The award was devised by Dale R. Long, a 1974 EMU graduate from Lancaster, Pa., in memory of Grant M. Stoltzfus, who taught church history at the school for 17 years. Dr. Stoltzfus was an authority on church-state relations and war-peace issues and was writing a book on the origins and development of alternative services for conscientious objectors when he died suddenly in July 1974.
Long said that the late EMU professor “was an important influence” on his life as a student, who “not only talked about peace and justice issues but reflected a true Anabaptist vision of peace and non-resistance as a way of life.”
“I am hoping that this annual recognition in Professor Stoltzfus’ memory will help inspire young adults to live out this kind of lifestyle in whatever career path they choose,” he said. The family of the late professor has established an endowment to fund the peace award annually.

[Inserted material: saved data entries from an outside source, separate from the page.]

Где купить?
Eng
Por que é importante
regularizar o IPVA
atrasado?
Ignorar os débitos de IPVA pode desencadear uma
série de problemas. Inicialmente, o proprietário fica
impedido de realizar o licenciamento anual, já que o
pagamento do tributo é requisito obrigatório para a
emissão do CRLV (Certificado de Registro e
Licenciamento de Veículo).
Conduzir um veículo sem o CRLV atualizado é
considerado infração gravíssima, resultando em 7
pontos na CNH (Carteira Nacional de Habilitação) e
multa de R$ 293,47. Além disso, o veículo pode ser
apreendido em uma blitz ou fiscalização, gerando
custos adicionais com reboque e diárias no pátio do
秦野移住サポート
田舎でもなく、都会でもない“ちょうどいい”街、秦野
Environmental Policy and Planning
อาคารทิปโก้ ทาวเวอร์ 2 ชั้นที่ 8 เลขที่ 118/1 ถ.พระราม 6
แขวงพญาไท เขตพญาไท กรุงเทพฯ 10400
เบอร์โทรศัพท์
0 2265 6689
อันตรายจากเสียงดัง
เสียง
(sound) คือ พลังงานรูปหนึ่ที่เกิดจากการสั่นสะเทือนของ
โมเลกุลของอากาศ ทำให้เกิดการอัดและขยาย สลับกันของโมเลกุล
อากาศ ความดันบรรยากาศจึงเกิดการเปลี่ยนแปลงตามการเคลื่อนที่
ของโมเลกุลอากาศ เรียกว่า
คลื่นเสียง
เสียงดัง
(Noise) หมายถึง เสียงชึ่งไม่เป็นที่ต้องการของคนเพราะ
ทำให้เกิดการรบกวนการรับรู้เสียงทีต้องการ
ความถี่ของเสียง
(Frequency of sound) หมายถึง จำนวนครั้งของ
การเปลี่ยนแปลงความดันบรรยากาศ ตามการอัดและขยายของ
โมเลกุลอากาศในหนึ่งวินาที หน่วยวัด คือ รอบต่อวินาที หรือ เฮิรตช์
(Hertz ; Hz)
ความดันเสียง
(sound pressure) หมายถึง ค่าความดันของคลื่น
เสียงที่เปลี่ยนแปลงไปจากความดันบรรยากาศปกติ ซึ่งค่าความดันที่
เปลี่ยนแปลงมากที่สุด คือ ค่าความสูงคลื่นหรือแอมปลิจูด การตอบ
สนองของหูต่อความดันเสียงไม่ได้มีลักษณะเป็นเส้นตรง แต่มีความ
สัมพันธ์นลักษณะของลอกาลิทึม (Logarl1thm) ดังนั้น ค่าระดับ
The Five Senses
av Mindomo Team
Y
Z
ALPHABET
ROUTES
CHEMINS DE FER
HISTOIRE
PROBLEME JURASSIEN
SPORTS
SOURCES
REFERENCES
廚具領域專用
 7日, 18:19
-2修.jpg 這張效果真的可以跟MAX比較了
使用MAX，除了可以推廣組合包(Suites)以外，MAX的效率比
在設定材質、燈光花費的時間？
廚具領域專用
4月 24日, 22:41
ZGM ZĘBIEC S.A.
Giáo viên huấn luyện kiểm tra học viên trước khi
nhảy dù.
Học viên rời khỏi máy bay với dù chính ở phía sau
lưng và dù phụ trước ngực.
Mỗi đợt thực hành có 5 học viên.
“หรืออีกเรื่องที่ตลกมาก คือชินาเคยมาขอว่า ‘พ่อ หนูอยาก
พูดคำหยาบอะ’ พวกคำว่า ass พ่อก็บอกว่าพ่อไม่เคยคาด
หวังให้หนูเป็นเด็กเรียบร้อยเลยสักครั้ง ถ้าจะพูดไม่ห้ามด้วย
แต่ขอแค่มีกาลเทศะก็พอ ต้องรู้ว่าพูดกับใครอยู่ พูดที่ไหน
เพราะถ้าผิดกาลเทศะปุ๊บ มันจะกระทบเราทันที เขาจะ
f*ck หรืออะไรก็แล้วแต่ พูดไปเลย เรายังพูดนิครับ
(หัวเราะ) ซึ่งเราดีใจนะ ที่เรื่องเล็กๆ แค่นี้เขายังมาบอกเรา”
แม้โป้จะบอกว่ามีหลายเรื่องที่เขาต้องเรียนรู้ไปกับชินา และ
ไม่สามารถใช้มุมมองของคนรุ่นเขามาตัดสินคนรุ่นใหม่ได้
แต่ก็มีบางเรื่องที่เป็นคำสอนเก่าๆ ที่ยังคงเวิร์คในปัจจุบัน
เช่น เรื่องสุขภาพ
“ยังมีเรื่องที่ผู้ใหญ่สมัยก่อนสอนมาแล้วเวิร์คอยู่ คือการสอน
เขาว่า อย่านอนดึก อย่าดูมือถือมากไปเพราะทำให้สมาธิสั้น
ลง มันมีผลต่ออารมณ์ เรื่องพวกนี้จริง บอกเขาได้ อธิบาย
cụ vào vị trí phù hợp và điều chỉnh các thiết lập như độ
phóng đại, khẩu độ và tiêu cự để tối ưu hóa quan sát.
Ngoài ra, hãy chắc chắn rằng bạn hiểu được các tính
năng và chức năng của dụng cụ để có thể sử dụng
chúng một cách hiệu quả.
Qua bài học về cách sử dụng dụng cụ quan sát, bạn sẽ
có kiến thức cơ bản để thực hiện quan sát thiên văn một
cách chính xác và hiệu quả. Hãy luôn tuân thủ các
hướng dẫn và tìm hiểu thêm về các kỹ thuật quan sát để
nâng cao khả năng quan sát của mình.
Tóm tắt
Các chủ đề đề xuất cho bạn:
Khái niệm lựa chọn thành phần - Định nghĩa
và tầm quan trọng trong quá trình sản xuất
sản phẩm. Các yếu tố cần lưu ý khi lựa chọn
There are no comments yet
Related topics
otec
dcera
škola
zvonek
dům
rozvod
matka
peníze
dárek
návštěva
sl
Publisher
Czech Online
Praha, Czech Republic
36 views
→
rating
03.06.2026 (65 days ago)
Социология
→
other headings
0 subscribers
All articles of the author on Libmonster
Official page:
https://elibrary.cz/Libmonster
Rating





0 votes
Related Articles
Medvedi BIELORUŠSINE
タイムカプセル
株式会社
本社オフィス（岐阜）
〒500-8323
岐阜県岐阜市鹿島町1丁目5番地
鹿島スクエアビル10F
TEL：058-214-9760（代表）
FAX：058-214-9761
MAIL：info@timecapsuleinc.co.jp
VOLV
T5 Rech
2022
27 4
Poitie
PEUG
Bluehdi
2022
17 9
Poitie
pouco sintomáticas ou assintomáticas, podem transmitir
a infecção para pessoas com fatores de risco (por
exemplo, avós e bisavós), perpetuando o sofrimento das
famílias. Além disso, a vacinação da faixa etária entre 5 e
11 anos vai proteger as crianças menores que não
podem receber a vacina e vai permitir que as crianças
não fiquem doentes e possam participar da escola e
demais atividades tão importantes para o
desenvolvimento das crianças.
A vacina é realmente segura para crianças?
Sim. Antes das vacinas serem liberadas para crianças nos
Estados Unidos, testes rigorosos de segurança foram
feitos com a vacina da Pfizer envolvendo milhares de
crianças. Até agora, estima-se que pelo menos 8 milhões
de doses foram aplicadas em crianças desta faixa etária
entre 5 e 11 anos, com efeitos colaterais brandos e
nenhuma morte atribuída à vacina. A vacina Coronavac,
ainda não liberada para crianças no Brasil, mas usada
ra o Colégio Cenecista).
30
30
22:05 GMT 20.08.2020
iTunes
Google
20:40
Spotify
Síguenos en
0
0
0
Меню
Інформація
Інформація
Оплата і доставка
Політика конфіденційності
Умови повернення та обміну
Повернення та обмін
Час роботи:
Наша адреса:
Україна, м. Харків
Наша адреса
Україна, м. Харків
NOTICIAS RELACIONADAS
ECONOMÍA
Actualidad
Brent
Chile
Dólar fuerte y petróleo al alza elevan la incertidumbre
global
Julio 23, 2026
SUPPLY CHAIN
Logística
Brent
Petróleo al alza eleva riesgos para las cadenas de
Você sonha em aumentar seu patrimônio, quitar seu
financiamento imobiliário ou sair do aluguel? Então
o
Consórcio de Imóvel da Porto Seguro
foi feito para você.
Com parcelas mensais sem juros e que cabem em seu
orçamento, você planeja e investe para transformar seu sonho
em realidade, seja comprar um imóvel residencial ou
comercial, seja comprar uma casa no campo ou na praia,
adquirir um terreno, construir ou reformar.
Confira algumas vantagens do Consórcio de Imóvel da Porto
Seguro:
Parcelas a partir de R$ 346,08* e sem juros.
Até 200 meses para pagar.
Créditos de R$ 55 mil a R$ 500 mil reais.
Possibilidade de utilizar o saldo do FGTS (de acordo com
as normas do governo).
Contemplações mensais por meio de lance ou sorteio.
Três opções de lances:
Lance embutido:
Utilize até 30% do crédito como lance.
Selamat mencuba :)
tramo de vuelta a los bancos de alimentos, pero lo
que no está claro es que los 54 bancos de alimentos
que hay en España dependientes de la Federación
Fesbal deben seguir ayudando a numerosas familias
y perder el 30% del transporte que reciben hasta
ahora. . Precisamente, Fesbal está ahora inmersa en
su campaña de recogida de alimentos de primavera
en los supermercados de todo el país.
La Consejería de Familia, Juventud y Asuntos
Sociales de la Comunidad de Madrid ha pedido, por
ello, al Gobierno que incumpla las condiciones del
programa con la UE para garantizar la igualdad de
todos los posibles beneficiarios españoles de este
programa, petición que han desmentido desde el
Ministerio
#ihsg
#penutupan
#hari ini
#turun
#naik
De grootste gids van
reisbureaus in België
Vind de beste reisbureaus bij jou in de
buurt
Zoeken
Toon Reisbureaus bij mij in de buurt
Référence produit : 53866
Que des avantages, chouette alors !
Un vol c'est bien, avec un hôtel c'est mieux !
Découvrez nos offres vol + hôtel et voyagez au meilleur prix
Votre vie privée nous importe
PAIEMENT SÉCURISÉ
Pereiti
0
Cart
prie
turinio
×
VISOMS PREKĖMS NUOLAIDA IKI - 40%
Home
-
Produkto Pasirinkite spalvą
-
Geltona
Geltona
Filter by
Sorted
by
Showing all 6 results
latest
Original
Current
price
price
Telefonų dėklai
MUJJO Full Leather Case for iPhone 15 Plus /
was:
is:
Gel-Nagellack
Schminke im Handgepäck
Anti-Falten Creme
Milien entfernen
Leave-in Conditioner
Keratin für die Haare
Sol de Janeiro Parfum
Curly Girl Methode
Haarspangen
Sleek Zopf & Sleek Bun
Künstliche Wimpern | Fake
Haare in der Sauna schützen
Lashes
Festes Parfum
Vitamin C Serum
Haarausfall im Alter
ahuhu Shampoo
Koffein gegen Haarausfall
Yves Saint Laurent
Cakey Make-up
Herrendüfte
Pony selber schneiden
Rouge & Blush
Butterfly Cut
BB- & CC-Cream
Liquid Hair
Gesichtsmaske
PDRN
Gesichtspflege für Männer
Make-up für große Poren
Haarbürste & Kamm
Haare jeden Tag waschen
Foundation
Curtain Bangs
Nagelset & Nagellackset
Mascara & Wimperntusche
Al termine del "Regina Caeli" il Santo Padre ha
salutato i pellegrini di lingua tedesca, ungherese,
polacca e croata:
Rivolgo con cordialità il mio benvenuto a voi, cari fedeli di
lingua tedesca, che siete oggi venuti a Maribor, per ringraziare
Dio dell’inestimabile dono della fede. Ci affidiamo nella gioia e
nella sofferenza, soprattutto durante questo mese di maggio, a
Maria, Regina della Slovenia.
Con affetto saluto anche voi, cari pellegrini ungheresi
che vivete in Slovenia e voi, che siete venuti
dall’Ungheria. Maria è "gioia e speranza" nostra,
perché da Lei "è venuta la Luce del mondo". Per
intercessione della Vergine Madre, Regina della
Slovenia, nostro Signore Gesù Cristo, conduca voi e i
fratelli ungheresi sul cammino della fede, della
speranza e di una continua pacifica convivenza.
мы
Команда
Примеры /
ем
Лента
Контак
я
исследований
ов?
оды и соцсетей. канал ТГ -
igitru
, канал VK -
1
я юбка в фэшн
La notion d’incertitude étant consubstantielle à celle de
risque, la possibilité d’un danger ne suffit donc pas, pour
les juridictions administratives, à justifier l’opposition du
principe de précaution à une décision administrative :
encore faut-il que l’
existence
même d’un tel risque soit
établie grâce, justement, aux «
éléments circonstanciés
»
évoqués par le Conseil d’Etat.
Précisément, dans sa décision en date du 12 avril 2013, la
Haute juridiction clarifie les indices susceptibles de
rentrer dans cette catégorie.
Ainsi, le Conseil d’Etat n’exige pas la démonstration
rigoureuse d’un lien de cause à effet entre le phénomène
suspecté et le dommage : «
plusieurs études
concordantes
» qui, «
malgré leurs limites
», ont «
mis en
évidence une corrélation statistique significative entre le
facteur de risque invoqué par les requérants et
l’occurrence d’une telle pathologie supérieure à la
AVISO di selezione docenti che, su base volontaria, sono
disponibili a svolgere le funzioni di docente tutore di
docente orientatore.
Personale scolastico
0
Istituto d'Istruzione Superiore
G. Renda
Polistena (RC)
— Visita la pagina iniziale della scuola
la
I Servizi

To qualify for the award, a candidate must be a current EMU student in good academic standing, pursue a peaceable lifestyle that includes a commitment to peace and reconciliation in personal relationships and has publicly demonstrated a commitment to peace through involvement in peaceful or nonviolent action, working for peaceful transformation of conflicts or being active in or supportive of peacemaking-peacebuilding organizations and manifests a spiritual vitality. EMU faculty and students submitted 15 names for consideration.
“My commitment to peace is fundamentally shaped by a belief in the centrality of relationships,” Ms. Gingrich said. “I believe that Christians are called to be a reconciling and transforming presence in this world by building relationships with people across social divides.”
Gingerich was co-president of EMU Peace Fellowship this year as well as fall semester last year. She was a founding member of “RAIN” (Raising Awareness in Iraq Now), a student-led initiative on campus.
She will be a staff member of EMU’s Summer Peacebuilding Institute to be held May 7-June 17 before starting a one-year assignment with the SALT (Serving and Learning Together) program at a Coptic-Orthodox retreat center in Egypt under the auspices of Mennonite Central Committee, Akron, Pa. She is a member of Waterford Mennonite Church, Goshen.